Activity ▸ Transcribe the entries exactly as they stand below, passing over any picture.
··· Records for processing
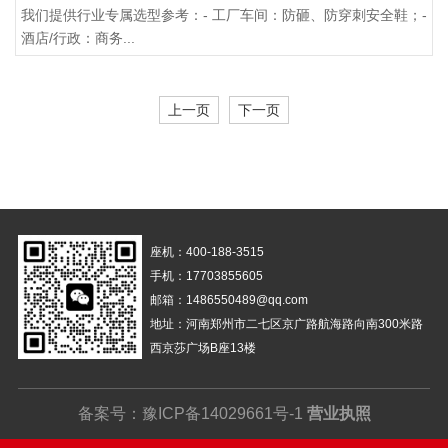
我们提供行业专属选型参考：- 工厂车间：防砸、防穿刺安全鞋；-
酒店/行政：商务...
上一页
下一页
座机：400-188-3515
手机：17703855605
邮箱：1486550489@qq.com
地址：河南郑州市二七区京广路航海路向南300米路
西京莎广场B座13楼
备案号：
豫ICP备14029661号-1
营业执照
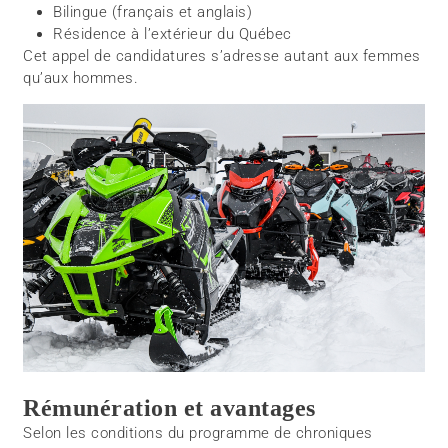
Bilingue (français et anglais)
Résidence à l’extérieur du Québec
Cet appel de candidatures s’adresse autant aux femmes
qu’aux hommes.
Rémunération et avantages
Selon les conditions du programme de chroniques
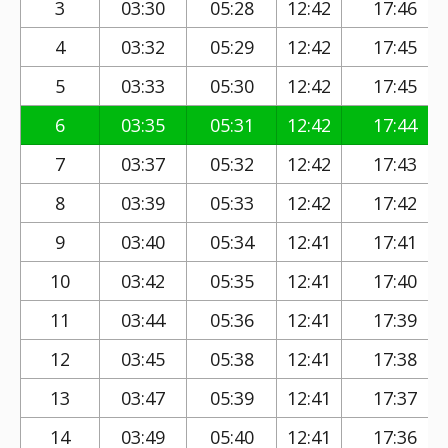
3
03:30
05:28
12:42
17:46
4
03:32
05:29
12:42
17:45
5
03:33
05:30
12:42
17:45
6
03:35
05:31
12:42
17:44
7
03:37
05:32
12:42
17:43
8
03:39
05:33
12:42
17:42
9
03:40
05:34
12:41
17:41
10
03:42
05:35
12:41
17:40
11
03:44
05:36
12:41
17:39
12
03:45
05:38
12:41
17:38
13
03:47
05:39
12:41
17:37
14
03:49
05:40
12:41
17:36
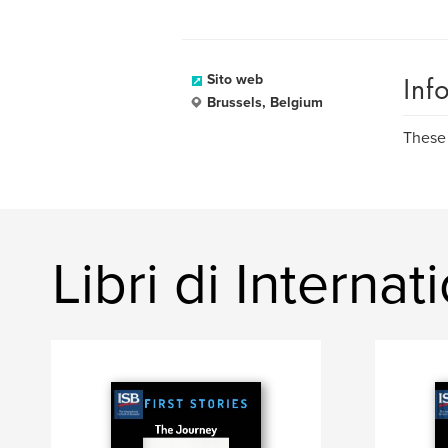
Inf
Sito web
Brussels, Belgium
These 
Libri di Interna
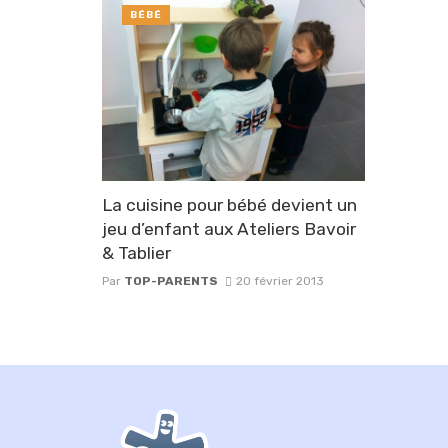
BÉBÉ
La cuisine pour bébé devient un
jeu d’enfant aux Ateliers Bavoir
& Tablier
Par
TOP-PARENTS
20 février 2013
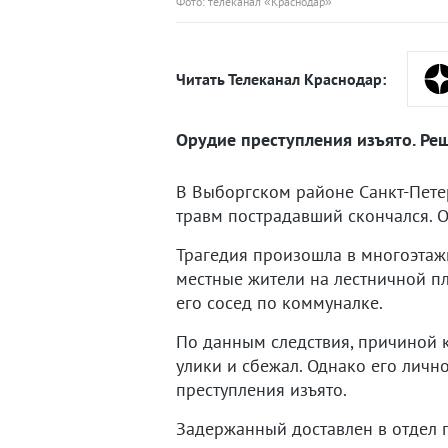
Фото: телеканал «Краснодар»
Читать Телеканал Краснодар:
Орудие преступления изъято. Ре
В Выборгском районе Санкт-Пете
травм пострадавший скончался. 
Трагедия произошла в многоэтаж
местные жители на лестничной п
его сосед по коммуналке.
По данным следствия, причиной 
улики и сбежал. Однако его личн
преступления изъято.
Задержанный доставлен в отдел 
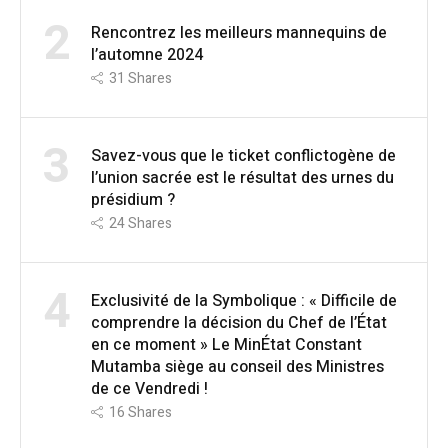
2
Rencontrez les meilleurs mannequins de
l’automne 2024
31
Shares
3
Savez-vous que le ticket conflictogène de
l’union sacrée est le résultat des urnes du
présidium ?
24
Shares
4
Exclusivité de la Symbolique : « Difficile de
comprendre la décision du Chef de l’État
en ce moment » Le MinÉtat Constant
Mutamba siège au conseil des Ministres
de ce Vendredi !
16
Shares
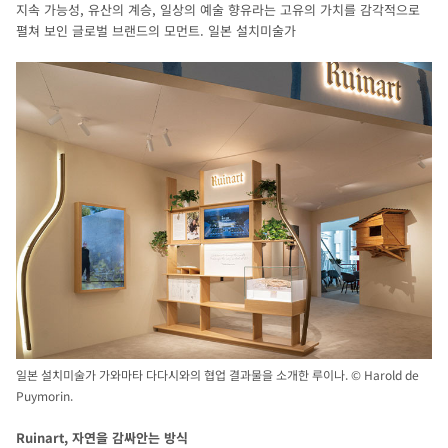
지속 가능성, 유산의 계승, 일상의 예술 향유라는 고유의 가치를 감각적으로
펼쳐 보인 글로벌 브랜드의 모먼트. 일본 설치미술가
일본 설치미술가 가와마타 다다시와의 협업 결과물을 소개한 루이나. © Harold de
Puymorin.
Ruinart, 자연을 감싸안는 방식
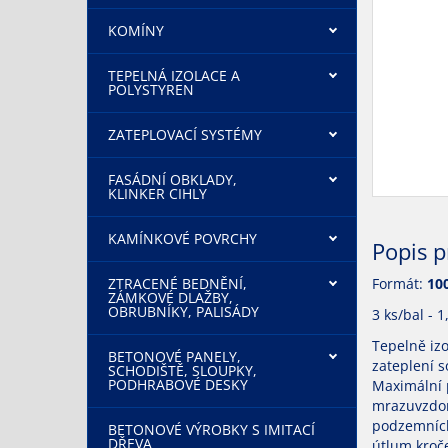
KOMÍNY
TEPELNÁ IZOLACE A
POLYSTYREN
ZATEPLOVACÍ SYSTÉMY
FASÁDNÍ OBKLADY,
KLINKER CIHLY
KAMÍNKOVÉ POVRCHY
Popis 
ZTRACENÉ BEDNĚNÍ,
Formát:
10
ZÁMKOVÉ DLAŽBY,
OBRUBNÍKY, PALISÁDY
3 ks/bal - 
Tepelně iz
BETONOVÉ PANELY,
zateplení s
SCHODIŠTĚ, SLOUPKY,
PODHRABOVÉ DESKY
Maximální p
mrazuvzdor
podzemních
BETONOVÉ VÝROBKY S IMITACÍ
DŘEVA
útlum kroč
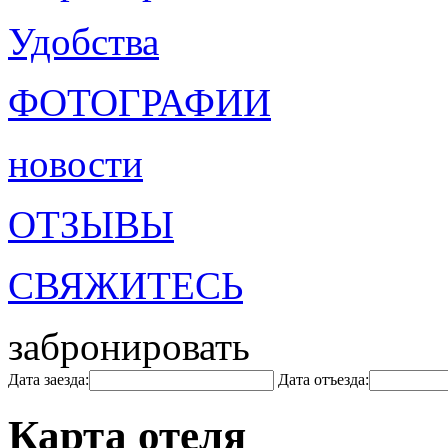
Удобства
ФОТОГРАФИИ
новости
ОТЗЫВЫ
СВЯЖИТЕСЬ
забронировать
Дата заезда:
Дата отъезда:
Карта отеля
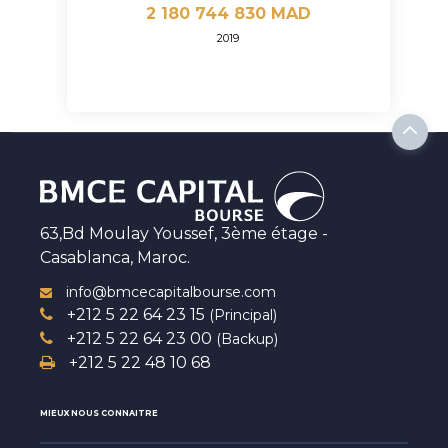
2 180 744 830 MAD
2019
63,Bd Moulay Youssef, 3ème étage -
Casablanca, Maroc.
info@bmcecapitalbourse.com
+212 5 22 64 23 15
(Principal)
+212 5 22 64 23 00
(Backup)
+212 5 22 48 10 68
MIEUX NOUS CONNAITRE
······
Answer for the task ▸
我们提供行业专属选型参考：- 工厂车间：防砸、防穿刺安全鞋；-
酒店/行政：商务...
上一页
下一页
座机：400-188-3515
手机：17703855605
邮箱：1486550489@qq.com
地址：河南郑州市二七区京广路航海路向南300米路
西京莎广场B座13楼
备案号：
豫ICP备14029661号-1
营业执照
Bilingue (français et anglais)
Résidence à l’extérieur du Québec
Cet appel de candidatures s’adresse autant aux femmes
qu’aux hommes.
Rémunération et avantages
Selon les conditions du programme de chroniques
3
03:30
05:28
12:42
17:46
4
03:32
05:29
12:42
17:45
5
03:33
05:30
12:42
17:45
6
03:35
05:31
12:42
17:44
7
03:37
05:32
12:42
17:43
8
03:39
05:33
12:42
17:42
9
03:40
05:34
12:41
17:41
10
03:42
05:35
12:41
17:40
11
03:44
05:36
12:41
17:39
12
03:45
05:38
12:41
17:38
13
03:47
05:39
12:41
17:37
14
03:49
05:40
12:41
17:36
Inf
Sito web
Brussels, Belgium
These 
Libri di Interna
BÉBÉ
La cuisine pour bébé devient un
jeu d’enfant aux Ateliers Bavoir
& Tablier
Par
TOP-PARENTS
20 février 2013
Фото: телеканал «Краснодар»
Читать Телеканал Краснодар:
Орудие преступления изъято. Ре
В Выборгском районе Санкт-Пете
травм пострадавший скончался. 
Трагедия произошла в многоэтаж
местные жители на лестничной п
его сосед по коммуналке.
По данным следствия, причиной 
улики и сбежал. Однако его личн
преступления изъято.
Задержанный доставлен в отдел 
2
Rencontrez les meilleurs mannequins de
l’automne 2024
31
Shares
3
Savez-vous que le ticket conflictogène de
l’union sacrée est le résultat des urnes du
présidium ?
24
Shares
4
Exclusivité de la Symbolique : « Difficile de
comprendre la décision du Chef de l’État
en ce moment » Le MinÉtat Constant
Mutamba siège au conseil des Ministres
de ce Vendredi !
16
Shares
지속 가능성, 유산의 계승, 일상의 예술 향유라는 고유의 가치를 감각적으로
펼쳐 보인 글로벌 브랜드의 모먼트. 일본 설치미술가
일본 설치미술가 가와마타 다다시와의 협업 결과물을 소개한 루이나. © Harold de
Puymorin.
Ruinart, 자연을 감싸안는 방식
KOMÍNY
TEPELNÁ IZOLACE A
POLYSTYREN
ZATEPLOVACÍ SYSTÉMY
FASÁDNÍ OBKLADY,
KLINKER CIHLY
KAMÍNKOVÉ POVRCHY
Popis 
ZTRACENÉ BEDNĚNÍ,
Formát:
10
ZÁMKOVÉ DLAŽBY,
OBRUBNÍKY, PALISÁDY
3 ks/bal - 
Tepelně iz
BETONOVÉ PANELY,
zateplení s
SCHODIŠTĚ, SLOUPKY,
PODHRABOVÉ DESKY
Maximální p
mrazuvzdor
podzemních
BETONOVÉ VÝROBKY S IMITACÍ
DŘEVA
útlum kroč
Удобства
ФОТОГРАФИИ
новости
ОТЗЫВЫ
СВЯЖИТЕСЬ
забронировать
Дата заезда:
Дата отъезда:
Карта отеля
2 180 744 830 MAD
2019
63,Bd Moulay Youssef, 3ème étage -
Casablanca, Maroc.
info@bmcecapitalbourse.com
+212 5 22 64 23 15
(Principal)
+212 5 22 64 23 00
(Backup)
+212 5 22 48 10 68
MIEUX NOUS CONNAITRE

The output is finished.